Sept heures après le décollage, le commandant Reid Wiseman alerte le centre de contrôle : deux instances de Microsoft Outlook sont présentes à bord, mais aucune ne fonctionne. Une anomalie inattendue dans un environnement où la communication reste critique, y compris pour des tâches opérationnelles.

L’incident est rapidement pris en charge depuis la Terre. Les équipes techniques interviennent à distance via les systèmes informatiques de la capsule Orion, permettant un retour à la normale sans impact sur la mission. L’épisode, aussi anecdotique soit-il en apparence, met en lumière la place des outils numériques standards dans les infrastructures les plus avancées.

Même en orbite, les astronautes restent dépendants de logiciels du quotidien, intégrés dans des architectures critiques où la moindre défaillance doit être corrigée en temps réel.

Une mission spatiale… et des contraintes très terrestres

Ce bug Outlook intervient dans un contexte plus large de premiers ajustements techniques à bord. Dans les mêmes heures, l’équipage doit également gérer une anomalie sur le système de toilettes de la capsule Orion, rapidement stabilisée après échange avec le centre de contrôle.

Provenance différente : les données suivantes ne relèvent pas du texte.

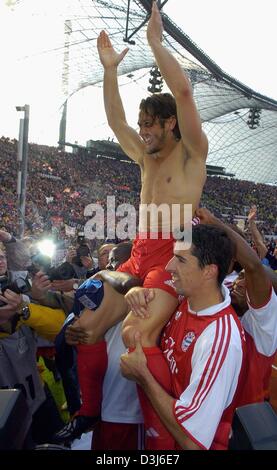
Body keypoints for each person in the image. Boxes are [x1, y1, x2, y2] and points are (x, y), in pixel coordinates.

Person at [70, 0, 208, 449]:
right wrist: (110, 69)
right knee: (84, 322)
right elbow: (114, 119)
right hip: (140, 251)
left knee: (136, 334)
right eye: (142, 124)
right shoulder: (145, 156)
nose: (143, 131)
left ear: (171, 124)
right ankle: (88, 413)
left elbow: (185, 94)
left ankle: (164, 434)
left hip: (173, 255)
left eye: (151, 125)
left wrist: (156, 44)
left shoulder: (191, 154)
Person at [121, 223, 247, 450]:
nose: (169, 267)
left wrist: (143, 376)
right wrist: (135, 291)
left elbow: (192, 442)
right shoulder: (183, 300)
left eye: (180, 260)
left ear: (209, 271)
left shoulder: (220, 340)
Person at [52, 243, 144, 450]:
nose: (112, 265)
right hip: (104, 397)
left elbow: (130, 282)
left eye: (115, 259)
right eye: (108, 260)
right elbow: (81, 325)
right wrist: (71, 333)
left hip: (127, 406)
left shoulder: (140, 292)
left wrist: (101, 274)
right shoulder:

Ces incidents s’inscrivent dans une phase classique de montée en charge : tests des équipements, vérification des systèmes, prise en main de l’environnement embarqué. Les astronautes alternent ainsi entre manœuvres, résolution de problèmes techniques et documentation du voyage à l’aide de caméras et d’appareils photo. Un rappel qui fait aussi écho aux infrastructures spatiales qui restent encore un angle mort de la cybersécurité, malgré leur rôle critique dans nos systèmes numériques.

En parallèle, la mission poursuit sa trajectoire vers la Lune. Une manœuvre de propulsion a permis de quitter l’orbite terrestre pour engager la capsule sur une trajectoire translunaire. À terme, l’équipage doit atteindre une distance record d’environ 405 000 kilomètres de la Terre.